The number of ways in which one can travel from P to R = 3 × 4 = 12

What is the sum of all 4 digit numbers formed using the digits 2, 3,4, and 5 without repetition?

Sum of all 4 digit numbers formed using the digits  2,3,4,5  without repetition = (4−1)! (2+3+4+5)(1111) = 3!×14×1111 = 6×14×1111 = 93324

In how many ways can 10 books be arranged on a shelf such that a particular pair of books should always be together?

• We have a total of 10 books.
• Given that a particular pair of books should always be together. Hence, just tie these two books together and consider their single books.
• Hence we can take the total number of books like 9. These nine books can be arranged in ⁹P₉ = 9! ways. We had tied two books together. These books can be arranged among themselves in ²P₂ = 2! ways.

Hence, the required number of ways = 9! × 2!

How many ways can 11 persons be arranged in a row so that 3 particular persons should always be together?

• Given that three particular persons should always be together. Hence, just group these three persons and consider them single people.
• Therefore we can take the total number of persons as 9. These 9 persons can be arranged in 9! ways.
• We had grouped three people. These three persons can be arranged among themselves in 3! ways.

Hence, the required number of ways = 9! × 3!.

Five balls need to be placed in three boxes. Each box can hold all five balls. How many ways can the balls be placed in the boxes so that no box remains empty if all balls and boxes are identical?

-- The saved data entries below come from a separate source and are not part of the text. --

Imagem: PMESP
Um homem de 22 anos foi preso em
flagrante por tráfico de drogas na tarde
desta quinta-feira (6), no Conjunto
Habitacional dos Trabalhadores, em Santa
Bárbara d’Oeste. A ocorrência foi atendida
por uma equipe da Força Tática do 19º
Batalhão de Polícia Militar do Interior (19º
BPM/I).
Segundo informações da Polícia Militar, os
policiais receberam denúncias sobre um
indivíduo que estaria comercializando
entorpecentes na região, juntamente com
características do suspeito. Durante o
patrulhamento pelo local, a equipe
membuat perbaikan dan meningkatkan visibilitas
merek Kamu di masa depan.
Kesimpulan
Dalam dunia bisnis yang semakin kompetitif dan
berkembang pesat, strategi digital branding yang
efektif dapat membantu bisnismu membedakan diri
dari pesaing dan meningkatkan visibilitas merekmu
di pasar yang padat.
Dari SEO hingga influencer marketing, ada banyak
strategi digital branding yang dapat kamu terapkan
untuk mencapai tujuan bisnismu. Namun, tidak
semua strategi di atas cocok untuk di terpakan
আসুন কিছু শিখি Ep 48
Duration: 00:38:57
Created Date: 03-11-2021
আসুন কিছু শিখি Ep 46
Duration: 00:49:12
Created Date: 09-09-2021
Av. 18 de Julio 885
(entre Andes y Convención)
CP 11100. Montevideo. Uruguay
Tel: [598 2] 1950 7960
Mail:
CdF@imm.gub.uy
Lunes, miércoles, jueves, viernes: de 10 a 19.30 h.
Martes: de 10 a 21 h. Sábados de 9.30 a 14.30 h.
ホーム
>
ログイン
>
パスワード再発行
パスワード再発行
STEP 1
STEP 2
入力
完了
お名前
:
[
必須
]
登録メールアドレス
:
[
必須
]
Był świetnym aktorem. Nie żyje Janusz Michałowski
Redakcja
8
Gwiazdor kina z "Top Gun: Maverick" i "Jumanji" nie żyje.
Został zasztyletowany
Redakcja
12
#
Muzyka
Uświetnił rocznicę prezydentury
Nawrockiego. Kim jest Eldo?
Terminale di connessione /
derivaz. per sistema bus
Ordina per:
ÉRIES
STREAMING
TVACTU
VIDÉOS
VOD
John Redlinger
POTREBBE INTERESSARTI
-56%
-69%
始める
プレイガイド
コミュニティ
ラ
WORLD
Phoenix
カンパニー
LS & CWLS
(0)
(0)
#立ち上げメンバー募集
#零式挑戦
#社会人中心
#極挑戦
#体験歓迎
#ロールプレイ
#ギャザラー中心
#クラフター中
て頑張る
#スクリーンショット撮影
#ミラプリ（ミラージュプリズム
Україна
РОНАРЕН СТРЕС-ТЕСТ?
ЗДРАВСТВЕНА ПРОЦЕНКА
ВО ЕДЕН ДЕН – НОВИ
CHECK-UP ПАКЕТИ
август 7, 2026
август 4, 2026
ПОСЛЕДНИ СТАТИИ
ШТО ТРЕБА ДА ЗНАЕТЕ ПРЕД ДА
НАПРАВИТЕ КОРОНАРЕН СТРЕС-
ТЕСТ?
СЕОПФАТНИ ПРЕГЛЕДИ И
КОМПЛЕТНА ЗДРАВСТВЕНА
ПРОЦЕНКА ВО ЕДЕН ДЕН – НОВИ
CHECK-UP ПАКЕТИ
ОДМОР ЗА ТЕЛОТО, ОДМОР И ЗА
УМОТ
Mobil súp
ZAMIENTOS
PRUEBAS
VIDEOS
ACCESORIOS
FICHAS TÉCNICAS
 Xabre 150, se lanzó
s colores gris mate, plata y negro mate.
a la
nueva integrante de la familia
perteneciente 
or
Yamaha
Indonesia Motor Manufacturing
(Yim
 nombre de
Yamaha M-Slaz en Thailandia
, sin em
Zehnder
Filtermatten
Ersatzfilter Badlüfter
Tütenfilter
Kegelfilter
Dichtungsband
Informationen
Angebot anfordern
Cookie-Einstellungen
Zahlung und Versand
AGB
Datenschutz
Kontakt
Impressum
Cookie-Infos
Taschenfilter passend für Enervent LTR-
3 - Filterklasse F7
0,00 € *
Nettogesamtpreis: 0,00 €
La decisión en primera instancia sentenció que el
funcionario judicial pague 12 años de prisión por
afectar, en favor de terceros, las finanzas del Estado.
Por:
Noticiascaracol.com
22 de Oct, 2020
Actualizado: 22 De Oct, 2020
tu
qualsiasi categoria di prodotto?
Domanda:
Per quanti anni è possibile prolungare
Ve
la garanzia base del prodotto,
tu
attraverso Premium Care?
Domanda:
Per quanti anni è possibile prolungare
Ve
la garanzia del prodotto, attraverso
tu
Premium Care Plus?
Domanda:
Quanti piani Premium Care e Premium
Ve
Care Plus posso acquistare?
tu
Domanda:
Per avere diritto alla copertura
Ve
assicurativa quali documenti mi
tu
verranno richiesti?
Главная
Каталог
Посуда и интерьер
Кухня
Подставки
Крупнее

Since no box can be left empty, there can be only two cases. Case A: 1,1,3 (i.e., three balls are put in 1 box, and 1 ball is put in each of the remaining 2 boxes). Total number of ways in which this can be done = 1 (as both boxes and balls are identical) Case B: 1,2,2 (i.e., two balls are put in each of the two boxes, and 1 ball is put in the remaining 1 box). The total number of ways in which this can be done = 1 (as both boxes and balls are identical). From (A) and (B), Required number of ways = 1+1=6

Five balls need to be placed in three boxes. Each box can hold all five balls. How many ways can the balls be placed in the boxes so that no box remains empty? What if all balls and boxes are identical, but the boxes are placed in a row?

Since no box can be left empty, there can be only two cases. Case A: 1,1,3  (i.e., 3 balls are put in 1 box, and 1 ball is put in each of the remaining 2 boxes). A box (in which 3 balls are put) can be selected 3C1 ways. Now, the three balls can be selected only in 1 way (as all the balls are identical). The remaining 2 balls can be arranged in only 1 way (as all the balls are identical).
Hence, the total number of ways = ³C₁ = 3      …(A)
Case B:
1,2,2
(i.e., two balls are put in each of the two boxes, and 1 ball is put in the remaining 1 box).
The two boxes (in each of them, two balls are put) can be selected in 3C2 ways.

• Now, two balls for the first selected box can be selected only in 1 way(as all the balls are identical).
• Two balls for the second selected box can be selected in only 1 way(as all the balls are identical).
• The remaining 1 ball can be placed only in 1 way.
• Hence, the total number of ways = ³C₂ = 3  …(B)

From (A) and (B), the required number of ways = 3 + 3 = 6.